In my most recent project, the DTOs (Data Transfer Objects) are returned from an API to a public consumer. They are, more or less, the ViewModels of this system, and as such, they need to be validated when they are posted back to an endpoint. We can do this easily through the use of the DataAnnotation attributes, but we need to make sure we’re using the right one. MaxLengthAttribute is used to control how Entity Framework will generate migrations, whereas StringLengthAttribute is used by MVC to validate models. They are very similar, but they are not the same. It’s very easy to slip up and use the wrong one, and then your validation won’t work.

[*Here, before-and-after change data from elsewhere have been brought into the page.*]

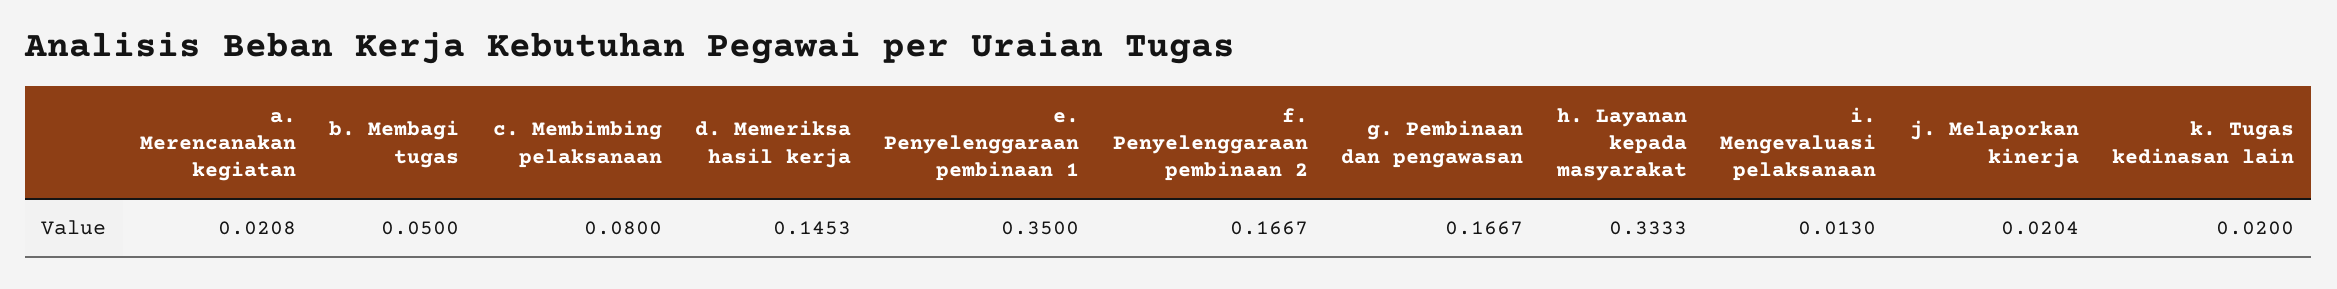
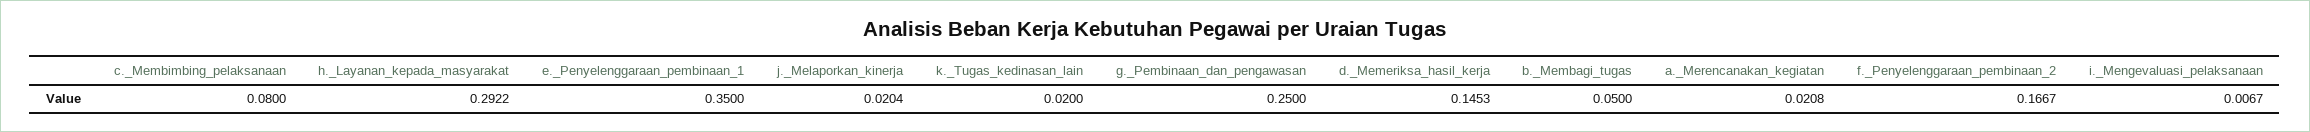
  {
    "a. Merencanakan kegiatan": 0.0208,
    "b. Membagi tugas": 0.05,
    "c. Membimbing pelaksanaan": 0.08,
    "d. Memeriksa hasil kerja": 0.1453,
    "e. Penyelenggaraan pembinaan 1": 0.35,
    "f. Penyelenggaraan pembinaan 2": 0.1667,
-   "g. Pembinaan dan pengawasan": 0.1667,
+   "g. Pembinaan dan pengawasan": 0.25,
-   "h. Layanan kepada masyarakat": 0.3333,
+   "h. Layanan kepada masyarakat": 0.2922,
-   "i. Mengevaluasi pelaksanaan": 0.013,
+   "i. Mengevaluasi pelaksanaan": 0.0067,
    "j. Melaporkan kinerja": 0.0204,
    "k. Tugas kedinasan lain": 0.02
  }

These two tests work in tandem to make sure that you are using the StringLengthAttribute, and that you aren’t using the MaxLengthAttribute on any DTOs. Of course, this depends on your DTOs having a common base class.

[Test]
public void String_Dto_properties_should_not_use_MaxLengthAttribute()
{
    var baseType = typeof(Dto).GetTypeInfo();
    var types = baseType.Assembly.DefinedTypes
        .Where(x => !x.IsAbstract && baseType.IsAssignableFrom(x));
    var propertyTypes = types.SelectMany(x => x.GetProperties())
        .Where(x => x.PropertyType == typeof(string) 
            && x.GetCustomAttributes<MaxLengthAttribute>().Any())
        .Select(x => $"{x.DeclaringType.FullName}.{x.Name}");
    if (propertyTypes.Any())
    {
        Assert.Fail($"The MaxLengthAttribute is for controlling database generation. DTOs should use the StringLengthAttribute instead.\r\nThe following String DTO properties incorrectly use the MaxLength attribute:\r\n  {string.Join("\r\n  ", propertyTypes)}");
    }
}

[Test]
public void String_Dto_properties_should_specify_StringLength()
{
    var baseType = typeof(Dto).GetTypeInfo();
    var types = baseType.Assembly.DefinedTypes
        .Where(x => !x.IsAbstract && baseType.IsAssignableFrom(x));
    var propertyTypes = types.SelectMany(x => x.GetProperties())
        .Where(x => x.PropertyType == typeof(string) 
            && !x.GetCustomAttributes<StringLengthAttribute>().Any())
        .Select(x => $"{x.DeclaringType.FullName}.{x.Name}");
    if (propertyTypes.Any())
    {
        Assert.Fail($"The following String DTO properties have no StringLength attribute:\r\n  {string.Join("\r\n  ", propertyTypes)}");
    }
}

Check Yourself

These are just a few examples of kind of “structural” or “compliance” tests that I write on a typical project. If I can stop myself from making the same mistake twice, then that’s good, and will save me time down the road in the form of bugs I don’t have to investigate.